Biological Systems Engineering Laboratory, Department of Chemical Engineering and Chemical Technology, Imperial College London, London, United Kingdom.
Stem Cells Dev. 2012 Nov 20;21(17):3152-61. doi: 10.1089/scd.2012.0030. Epub 2012 Aug 16.
Embryonic stem cell (ESC) differentiation via embryoid body (EB) formation is an established method that generates the 3 germ layers. However, EB differentiation poses several problems including formation of heterogeneous cell populations. Previously, we have enhanced mesoderm derivation from murine ESCs (mESCs) using conditioned medium (CM) from HepG2 cells. We used this technique to direct hematopoiesis by generating "embryoid-like" colonies (ELCs) from mESCs without standard formation of EBs. Two predifferentiation conditions were tested: (1) mESCs cultured 3 days in standard predifferentiation medium (control) and (2) mESCs cultured 3 days in HepG2 CM (CM-mESCs). Both groups were then exposed to primary differentiation for 8 days (ELC-formation period) and 14 days of hematopoietic differentiation.
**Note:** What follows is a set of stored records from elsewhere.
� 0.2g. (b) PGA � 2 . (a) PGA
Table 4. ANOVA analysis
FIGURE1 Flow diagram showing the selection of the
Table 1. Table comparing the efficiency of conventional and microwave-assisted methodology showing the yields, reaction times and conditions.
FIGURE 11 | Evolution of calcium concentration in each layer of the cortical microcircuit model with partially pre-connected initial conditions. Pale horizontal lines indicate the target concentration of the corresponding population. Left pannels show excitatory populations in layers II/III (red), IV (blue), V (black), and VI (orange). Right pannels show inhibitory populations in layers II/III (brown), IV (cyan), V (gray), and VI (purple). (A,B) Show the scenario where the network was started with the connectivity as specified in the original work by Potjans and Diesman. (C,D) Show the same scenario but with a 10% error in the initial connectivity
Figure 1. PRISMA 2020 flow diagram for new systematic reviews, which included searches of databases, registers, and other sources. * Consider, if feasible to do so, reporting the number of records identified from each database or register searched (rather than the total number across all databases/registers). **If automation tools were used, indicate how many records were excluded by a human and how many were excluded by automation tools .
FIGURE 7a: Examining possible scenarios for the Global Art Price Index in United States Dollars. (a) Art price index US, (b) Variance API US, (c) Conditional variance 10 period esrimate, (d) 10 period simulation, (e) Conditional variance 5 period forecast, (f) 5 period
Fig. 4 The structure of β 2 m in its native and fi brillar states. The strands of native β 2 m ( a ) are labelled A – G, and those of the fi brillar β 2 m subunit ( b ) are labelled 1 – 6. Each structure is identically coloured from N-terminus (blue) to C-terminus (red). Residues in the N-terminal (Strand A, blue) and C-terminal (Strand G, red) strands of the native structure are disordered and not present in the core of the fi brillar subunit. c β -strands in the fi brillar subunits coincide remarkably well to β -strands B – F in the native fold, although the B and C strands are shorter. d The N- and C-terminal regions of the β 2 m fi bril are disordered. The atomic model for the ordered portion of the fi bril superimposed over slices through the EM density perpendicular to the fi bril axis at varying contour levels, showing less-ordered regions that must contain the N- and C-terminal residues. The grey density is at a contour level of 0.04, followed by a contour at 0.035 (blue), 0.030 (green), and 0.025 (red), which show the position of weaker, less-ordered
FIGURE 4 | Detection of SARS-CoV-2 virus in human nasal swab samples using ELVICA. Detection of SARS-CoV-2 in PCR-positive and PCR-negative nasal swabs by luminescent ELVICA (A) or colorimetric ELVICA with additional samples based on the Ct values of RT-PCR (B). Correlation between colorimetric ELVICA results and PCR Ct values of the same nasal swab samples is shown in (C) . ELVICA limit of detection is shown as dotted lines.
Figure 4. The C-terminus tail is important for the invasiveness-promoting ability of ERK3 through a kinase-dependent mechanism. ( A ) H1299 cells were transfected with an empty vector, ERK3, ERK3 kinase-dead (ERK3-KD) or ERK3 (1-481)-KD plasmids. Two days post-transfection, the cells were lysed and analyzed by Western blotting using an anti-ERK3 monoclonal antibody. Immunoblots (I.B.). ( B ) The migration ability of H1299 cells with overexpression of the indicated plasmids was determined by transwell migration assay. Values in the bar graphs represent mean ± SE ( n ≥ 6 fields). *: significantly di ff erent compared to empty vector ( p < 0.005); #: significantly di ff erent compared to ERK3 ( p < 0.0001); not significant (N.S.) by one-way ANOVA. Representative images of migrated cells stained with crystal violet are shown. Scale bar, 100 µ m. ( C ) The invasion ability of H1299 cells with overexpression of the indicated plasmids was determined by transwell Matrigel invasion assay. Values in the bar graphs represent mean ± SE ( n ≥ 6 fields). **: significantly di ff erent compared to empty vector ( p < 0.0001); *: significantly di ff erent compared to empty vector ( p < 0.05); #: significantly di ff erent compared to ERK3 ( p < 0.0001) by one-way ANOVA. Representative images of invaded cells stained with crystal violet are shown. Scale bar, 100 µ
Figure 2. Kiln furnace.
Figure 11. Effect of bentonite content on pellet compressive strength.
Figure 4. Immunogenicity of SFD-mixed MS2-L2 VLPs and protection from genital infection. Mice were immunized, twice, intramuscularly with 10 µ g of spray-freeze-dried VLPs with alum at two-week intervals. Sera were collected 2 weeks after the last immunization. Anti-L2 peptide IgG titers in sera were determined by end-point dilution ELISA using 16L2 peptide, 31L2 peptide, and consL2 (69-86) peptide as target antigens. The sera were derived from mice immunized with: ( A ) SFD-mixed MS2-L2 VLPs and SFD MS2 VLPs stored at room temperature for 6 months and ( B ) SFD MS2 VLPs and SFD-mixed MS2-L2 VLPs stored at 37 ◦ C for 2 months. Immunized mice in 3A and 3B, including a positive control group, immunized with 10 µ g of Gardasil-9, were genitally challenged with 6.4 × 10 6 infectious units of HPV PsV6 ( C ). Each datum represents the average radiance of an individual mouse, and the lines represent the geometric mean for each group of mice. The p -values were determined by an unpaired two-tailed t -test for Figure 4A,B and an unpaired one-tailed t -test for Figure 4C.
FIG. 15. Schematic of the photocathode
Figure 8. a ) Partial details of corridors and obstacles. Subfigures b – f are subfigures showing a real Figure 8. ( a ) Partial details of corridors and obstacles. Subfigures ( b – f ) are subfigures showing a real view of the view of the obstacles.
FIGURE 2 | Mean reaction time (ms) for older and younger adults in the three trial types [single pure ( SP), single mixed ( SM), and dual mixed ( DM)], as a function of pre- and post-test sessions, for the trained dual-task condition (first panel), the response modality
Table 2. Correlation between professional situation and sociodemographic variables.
Enhanced mesoderm formation was observed in the CM-mESC group with an almost 5-fold increase in ELC formation (P ≤ 0.05) and higher expression of mesoderm genes-Brachyury-T, Goosecoid, and Flk-1-compared with those of control mESCs. Hematopoietic colony formation by CM-mESCs was also enhanced by 2-fold at days 7 and 14 with earlier colony commitment compared with those of control mESCs (P ≤ 0.05). This early clonogenic capacity was confirmed morphologically by the presence of nucleated erythrocytes and macrophages as early as day 7 in CM-mESC culture using standard 14-day colony-forming assay. Early expression of hematopoietic primitive (ζ-globin) and definitive (β-globin) erythroid genes and proteins was also observed by day 7 in CM-mESC cultures. These data indicate that hematopoietic cells more quickly differentiate from CM-mESCs, compared with those using standard EB approaches, and provide an efficient bioprocess platform for erythroid-specific differentiation of ESCs.
胚胎干细胞 (ESC) 通过胚体 (EB) 形成的分化是一种已建立的方法,可生成 3 个胚层。然而,EB 分化存在几个问题,包括形成异质细胞群体。以前,我们使用 HepG2 细胞的条件培养基 (CM) 增强了来自鼠胚胎干细胞 (mESC) 的中胚层的衍生。我们使用这项技术通过从不形成标准 EB 的 mESC 中生成“胚样”集落 (ELC) 来指导造血。测试了两种预分化条件:(1) mESC 在标准预分化培养基中培养 3 天(对照)和 (2) mESC 在 HepG2 CM 中培养 3 天(CM-mESC)。然后,两组均暴露于初级分化 8 天(ELC 形成期)和 14 天的造血分化。在 CM-mESC 组中观察到增强的中胚层形成,ELC 形成增加近 5 倍(P ≤ 0.05),并且中胚层基因-Brachyury-T、Goosecoid 和 Flk-1 的表达更高与对照 mESC 相比。CM-mESC 的造血集落形成也增强了 2 倍,在第 7 天和第 14 天的集落承诺早于对照 mESC(P ≤ 0.05)。通过使用标准的 14 天集落形成测定法,在 CM-mESC 培养物中,早在第 7 天就通过存在有核红细胞和巨噬细胞来确认这种早期克隆形成能力的形态。在 CM-mESC 培养物中也观察到早期表达造血原始(ζ-球蛋白)和确定(β-球蛋白)红细胞基因和蛋白质。这些数据表明,与使用标准 EB 方法相比,造血细胞更快地从 CM-mESC 分化,并为 ESC 的红细胞特异性分化提供了有效的生物过程平台。